• WHAT THE TASK REQUIRES:
Reproduce the rows below word for word, leaving out the pictures.

### DATA LISTING

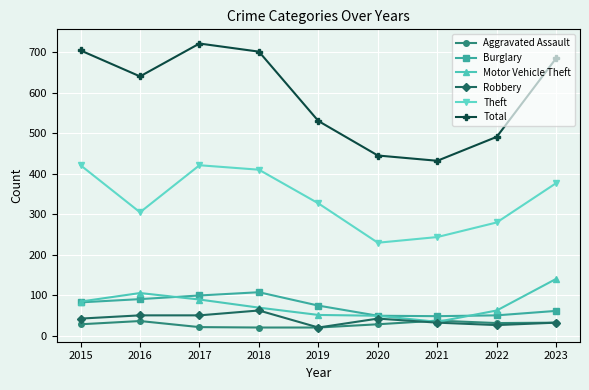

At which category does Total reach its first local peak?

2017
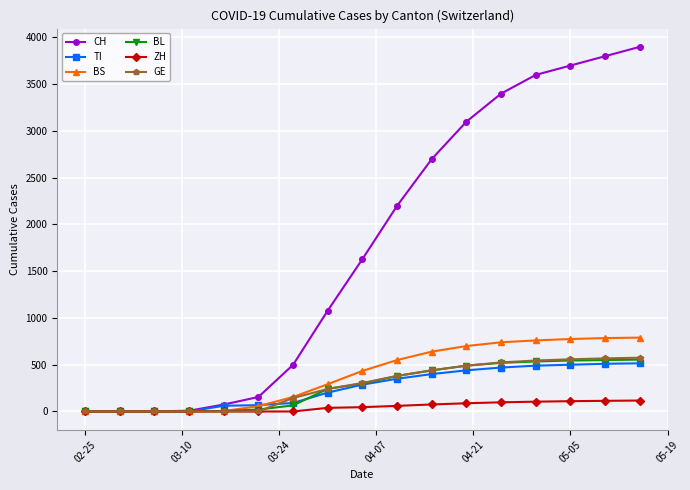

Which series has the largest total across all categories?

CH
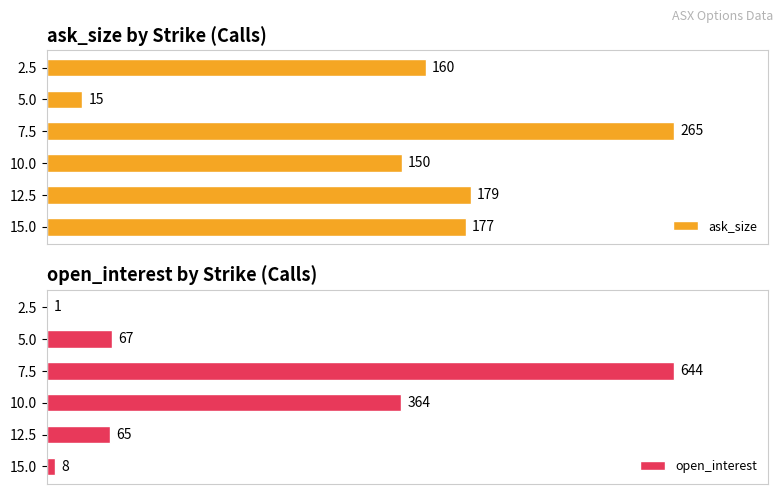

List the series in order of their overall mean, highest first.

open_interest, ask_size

######

• WRITTEN RESPONSE:
At which category does Total reach its first local peak?

2017

Which series has the largest total across all categories?

CH

List the series in order of their overall mean, highest first.

open_interest, ask_size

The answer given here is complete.